> _How to complete this task_:
The result should be the lines from the one holding "[341,119,359,128] // |" to the final line of the records, retyped exactly.

> _The records_:
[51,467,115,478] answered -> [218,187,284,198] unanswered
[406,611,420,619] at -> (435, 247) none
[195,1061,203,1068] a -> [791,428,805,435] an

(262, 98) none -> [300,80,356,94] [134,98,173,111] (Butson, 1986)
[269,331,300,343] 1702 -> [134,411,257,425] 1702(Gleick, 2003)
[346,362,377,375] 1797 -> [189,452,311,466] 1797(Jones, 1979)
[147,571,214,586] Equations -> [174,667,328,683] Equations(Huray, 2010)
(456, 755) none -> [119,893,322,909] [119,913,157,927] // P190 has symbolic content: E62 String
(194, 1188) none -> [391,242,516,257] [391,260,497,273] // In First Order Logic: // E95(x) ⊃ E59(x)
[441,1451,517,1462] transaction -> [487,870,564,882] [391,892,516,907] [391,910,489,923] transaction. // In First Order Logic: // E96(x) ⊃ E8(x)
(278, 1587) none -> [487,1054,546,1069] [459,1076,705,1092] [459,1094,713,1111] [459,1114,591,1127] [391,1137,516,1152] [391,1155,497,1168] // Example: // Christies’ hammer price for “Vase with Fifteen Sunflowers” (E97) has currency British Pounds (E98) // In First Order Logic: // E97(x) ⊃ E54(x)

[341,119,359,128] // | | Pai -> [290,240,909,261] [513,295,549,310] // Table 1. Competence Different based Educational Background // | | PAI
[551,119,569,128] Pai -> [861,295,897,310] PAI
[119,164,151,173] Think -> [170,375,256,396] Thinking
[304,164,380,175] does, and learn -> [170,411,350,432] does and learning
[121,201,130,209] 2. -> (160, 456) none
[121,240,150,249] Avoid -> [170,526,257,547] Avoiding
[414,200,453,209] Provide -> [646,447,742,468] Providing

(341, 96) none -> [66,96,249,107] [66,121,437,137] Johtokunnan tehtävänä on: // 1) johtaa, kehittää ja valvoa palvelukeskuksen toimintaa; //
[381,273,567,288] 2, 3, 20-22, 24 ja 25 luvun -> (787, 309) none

> _Output for this exercise_:
[341,119,359,128] // | | Pai -> [290,240,909,261] [513,295,549,310] // Table 1. Competence Different based Educational Background // | | PAI
[551,119,569,128] Pai -> [861,295,897,310] PAI
[119,164,151,173] Think -> [170,375,256,396] Thinking
[304,164,380,175] does, and learn -> [170,411,350,432] does and learning
[121,201,130,209] 2. -> (160, 456) none
[121,240,150,249] Avoid -> [170,526,257,547] Avoiding
[414,200,453,209] Provide -> [646,447,742,468] Providing

(341, 96) none -> [66,96,249,107] [66,121,437,137] Johtokunnan tehtävänä on: // 1) johtaa, kehittää ja valvoa palvelukeskuksen toimintaa; //
[381,273,567,288] 2, 3, 20-22, 24 ja 25 luvun -> (787, 309) none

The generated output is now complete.